Matrimony.com Introduces a Financial Platform to Provide Financing for Weddings
On 15 November, Matrimony.com, a matchmaking service provider, announced the launch of weddingloans.com, a financial technology platform with the goal of assisting with marriage-related expenses.
To provide a full lending solution, the company has worked with top financial institutions like Larsen and Toubro Finance, Tata Capital, and IDFC. According to an official statement released by Matrimony.com, this platform will do more than just provide wedding loans; it will assist clients in making the best choice possible, paying particular attention to their financial security.
Catching on the Opportunity
Since wedding costs have increased over the past ten years and extravagant weddings have become more popular due to social media, many couples are choosing to take out personal loans for their union, according to the WeddingLoans website.
For more than 20 years, marriage has served as a springboard for fulfilling unions. For millions of people looking for the right match, Matrimony is their go-to partner. According to CEO Murugavel Janakiraman, the company wants to expand its offerings with WeddingLoan.com in order to simplify the planning, budgeting, and execution of weddings.

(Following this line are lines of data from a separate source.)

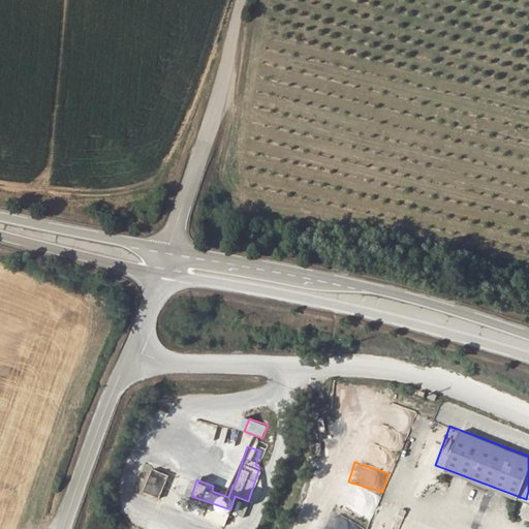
[(153,469),(145,492),(161,498),(169,475),(153,469)]
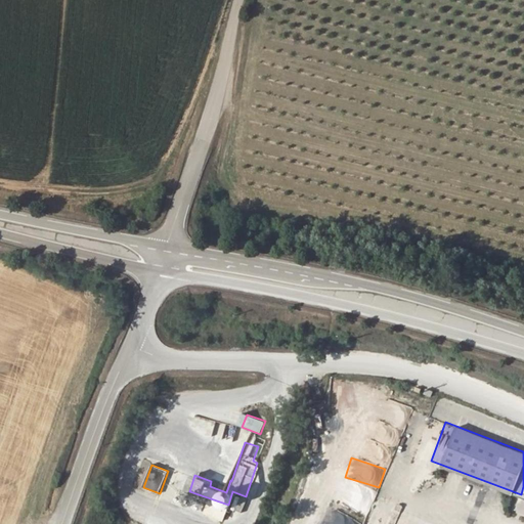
All buildings are outlined.
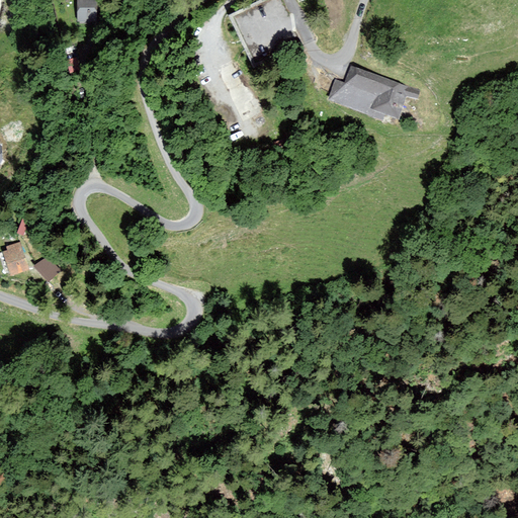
[(77,0),(77,21),(97,21),(97,0),(77,0)]
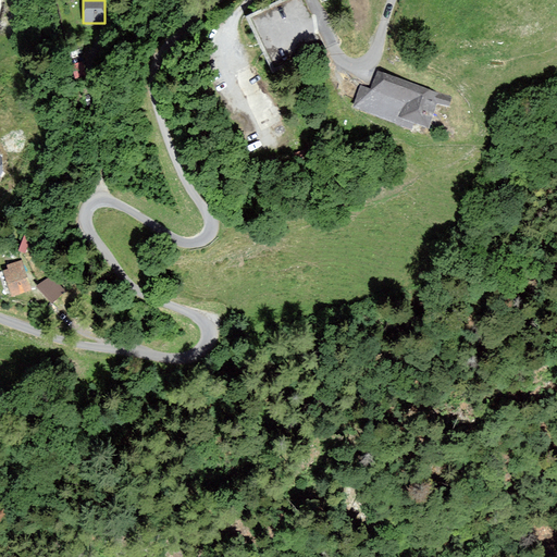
[(279,0),(245,16),(260,49),(272,73),(339,41),(321,1),(322,0),(279,0)]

According to the statement, these wedding loans are unsecured personal loans designed to give a couple a one-time payment and then require them to make regular installments to pay back the loan. According to Janakiraman, Matrimony.com would completely safeguard the interests of its customers thanks to its open advisory-led procedures.
Current Wedding Loan Scenario in India
A major change is occurring in the wedding industry: millennials want to finance their own special day instead of burdening their parents. Although this is a considerate gesture, it is most practical when the couple has saved money beforehand; otherwise, they will have to take out a loan. Couples are increasingly using personal loans designed especially for wedding finance to address rising expenses.
Personalisation, unique experiences, and destination or themed weddings—all of which are fueled by the demand for approval and "likes" on social media platforms like Instagram—are the main factors driving the trend towards wedding loans.
About 26% of brides and grooms who intend to pay for their own weddings think about taking out personal loans, citing the IndiaLends Wedding Spends Report 2.0. 68% of individuals who are thinking about taking out a loan intend to borrow between INR 1 lakh and INR 5 lakh. In October and November of 2023, 1,200 millennials participated in the survey.
Banks, non-banking financial companies (NBFCs), and fintech lenders all approach wedding loans as personal loans with comparable qualifying requirements. According to Gaurav Chopra, founder and CEO of fintech lender IndiaLends, customers normally require a decent credit score—ideally above 730—to qualify because it shows responsible credit behaviour. Recent bank statements and evidence of a consistent income are also required by lenders. A solid repayment history is also essential, with no late or missed payments for the previous one to three years.